Earlier, traders digested employment figures released by the Labor Department that showed first time claims for the week ended June 13th came in at 608,000 compared to last week's revised figure of 605,000.
Some optimism was generated by a drop in continuing claims, which fell by 148,000 in the week ended June 6th, brining the total number of people continuing to file for unemployment benefits to 6.687 million. This marked the first drop in continuing claims since the week ended January 3rd.

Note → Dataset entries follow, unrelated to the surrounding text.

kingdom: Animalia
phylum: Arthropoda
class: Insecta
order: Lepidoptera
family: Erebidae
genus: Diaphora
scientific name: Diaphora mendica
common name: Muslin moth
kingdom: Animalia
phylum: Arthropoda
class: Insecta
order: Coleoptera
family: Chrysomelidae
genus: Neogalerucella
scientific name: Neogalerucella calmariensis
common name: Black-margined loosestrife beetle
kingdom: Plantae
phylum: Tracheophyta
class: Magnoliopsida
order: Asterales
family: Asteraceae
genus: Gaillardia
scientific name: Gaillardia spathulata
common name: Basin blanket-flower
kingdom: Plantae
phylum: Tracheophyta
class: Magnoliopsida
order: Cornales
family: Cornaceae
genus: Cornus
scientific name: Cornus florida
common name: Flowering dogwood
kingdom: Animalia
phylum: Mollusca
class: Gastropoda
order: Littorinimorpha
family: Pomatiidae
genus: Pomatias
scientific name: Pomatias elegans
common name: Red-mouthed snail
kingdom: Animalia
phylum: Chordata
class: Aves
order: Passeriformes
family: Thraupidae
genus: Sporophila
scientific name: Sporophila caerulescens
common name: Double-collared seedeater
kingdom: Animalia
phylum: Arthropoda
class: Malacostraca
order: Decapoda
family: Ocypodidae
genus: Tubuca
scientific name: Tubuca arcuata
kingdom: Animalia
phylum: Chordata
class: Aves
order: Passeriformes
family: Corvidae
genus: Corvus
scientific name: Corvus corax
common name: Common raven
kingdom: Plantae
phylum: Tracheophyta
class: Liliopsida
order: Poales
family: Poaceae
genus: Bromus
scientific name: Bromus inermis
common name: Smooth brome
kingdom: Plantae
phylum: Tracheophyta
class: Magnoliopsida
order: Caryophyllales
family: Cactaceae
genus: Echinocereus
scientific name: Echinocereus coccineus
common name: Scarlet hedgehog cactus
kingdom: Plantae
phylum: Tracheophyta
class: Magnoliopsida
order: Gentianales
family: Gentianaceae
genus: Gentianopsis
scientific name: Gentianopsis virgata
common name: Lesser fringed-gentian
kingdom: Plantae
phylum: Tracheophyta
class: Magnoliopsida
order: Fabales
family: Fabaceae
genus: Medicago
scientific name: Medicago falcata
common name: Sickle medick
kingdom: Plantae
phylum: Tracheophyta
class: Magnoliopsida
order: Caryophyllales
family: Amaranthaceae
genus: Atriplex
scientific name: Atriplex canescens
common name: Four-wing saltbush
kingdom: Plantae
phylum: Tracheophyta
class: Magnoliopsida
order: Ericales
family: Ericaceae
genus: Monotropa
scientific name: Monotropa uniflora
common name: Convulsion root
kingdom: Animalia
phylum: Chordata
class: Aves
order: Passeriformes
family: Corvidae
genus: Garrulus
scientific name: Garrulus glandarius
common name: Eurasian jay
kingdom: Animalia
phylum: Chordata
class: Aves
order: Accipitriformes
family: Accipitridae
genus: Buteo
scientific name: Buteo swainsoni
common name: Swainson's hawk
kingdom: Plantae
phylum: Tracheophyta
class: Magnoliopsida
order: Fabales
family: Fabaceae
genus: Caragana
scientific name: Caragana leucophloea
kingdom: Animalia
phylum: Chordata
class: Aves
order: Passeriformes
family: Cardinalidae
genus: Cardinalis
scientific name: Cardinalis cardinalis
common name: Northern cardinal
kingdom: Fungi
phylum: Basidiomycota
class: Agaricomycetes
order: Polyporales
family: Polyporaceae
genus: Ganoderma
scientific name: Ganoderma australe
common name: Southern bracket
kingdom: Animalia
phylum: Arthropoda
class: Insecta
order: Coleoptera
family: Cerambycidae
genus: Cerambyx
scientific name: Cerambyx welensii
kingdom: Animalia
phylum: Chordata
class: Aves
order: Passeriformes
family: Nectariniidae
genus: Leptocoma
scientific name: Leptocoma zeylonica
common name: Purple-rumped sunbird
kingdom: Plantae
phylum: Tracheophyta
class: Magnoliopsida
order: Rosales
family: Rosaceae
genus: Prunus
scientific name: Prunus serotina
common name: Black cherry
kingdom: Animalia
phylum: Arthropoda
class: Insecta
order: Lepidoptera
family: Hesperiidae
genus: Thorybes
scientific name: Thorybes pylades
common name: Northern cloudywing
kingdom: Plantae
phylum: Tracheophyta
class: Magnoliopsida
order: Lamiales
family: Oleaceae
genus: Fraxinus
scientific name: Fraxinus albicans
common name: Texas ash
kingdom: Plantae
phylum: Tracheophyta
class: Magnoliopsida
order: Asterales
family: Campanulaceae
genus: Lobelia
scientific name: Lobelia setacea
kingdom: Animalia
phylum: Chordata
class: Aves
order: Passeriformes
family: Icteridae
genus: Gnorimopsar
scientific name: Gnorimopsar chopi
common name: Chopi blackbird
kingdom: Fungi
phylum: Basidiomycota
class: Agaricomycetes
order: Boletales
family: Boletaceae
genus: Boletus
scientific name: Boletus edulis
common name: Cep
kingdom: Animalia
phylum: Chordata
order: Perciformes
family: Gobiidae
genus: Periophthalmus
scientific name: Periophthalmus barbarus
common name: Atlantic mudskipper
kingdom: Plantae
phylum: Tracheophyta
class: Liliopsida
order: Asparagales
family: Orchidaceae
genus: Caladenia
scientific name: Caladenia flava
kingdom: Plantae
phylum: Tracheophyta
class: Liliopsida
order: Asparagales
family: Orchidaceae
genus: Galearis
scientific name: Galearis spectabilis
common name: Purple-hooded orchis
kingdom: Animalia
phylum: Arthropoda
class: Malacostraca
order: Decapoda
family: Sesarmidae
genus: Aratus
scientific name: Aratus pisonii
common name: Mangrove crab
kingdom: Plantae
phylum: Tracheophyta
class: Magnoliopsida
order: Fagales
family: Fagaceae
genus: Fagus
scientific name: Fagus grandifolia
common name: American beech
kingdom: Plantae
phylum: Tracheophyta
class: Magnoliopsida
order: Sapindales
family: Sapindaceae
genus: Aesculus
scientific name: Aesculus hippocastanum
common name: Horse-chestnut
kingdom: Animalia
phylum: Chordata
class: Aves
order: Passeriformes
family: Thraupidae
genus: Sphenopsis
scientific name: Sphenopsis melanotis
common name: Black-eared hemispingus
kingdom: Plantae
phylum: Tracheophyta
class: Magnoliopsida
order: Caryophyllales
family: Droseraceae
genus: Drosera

Meanwhile, on Capitol Hill, both Republicans and Democrats on the Senate Banking Housing and Urban Affairs Committee questioned Timothy Geithner's proposal to set up the Federal Reserve as the primary regulator of risks to the entire financial system.
Geithner responded by pointing out that central banks around the world generally have the authority to set monetary policy and to deal with the stability of financial systems.
In overseas trading, stock markets across the Asia Pacific region ended Thursday's trading notably lower. Japan's benchmark Nikkei 225 Index closed down 0.8 percent, while Hong Kong's Hang Seng finished down 1.7 percent.
Meanwhile, the major European markets finished the day on the upside. The French CAC 40 Index and the German DAX Index closed up by 1 percent and 0.8 percent, respectively. The U.K.'s FTSE 100 Index inched higher, finishing just above the unchanged mark.
In the bond markets, treasuries are plunging, falling to their worst levels of the day in recent trading. Subsequently, the yield on the benchmark ten-year note is trading at 3.808 percent, a jump of 16.1 basis points on the day.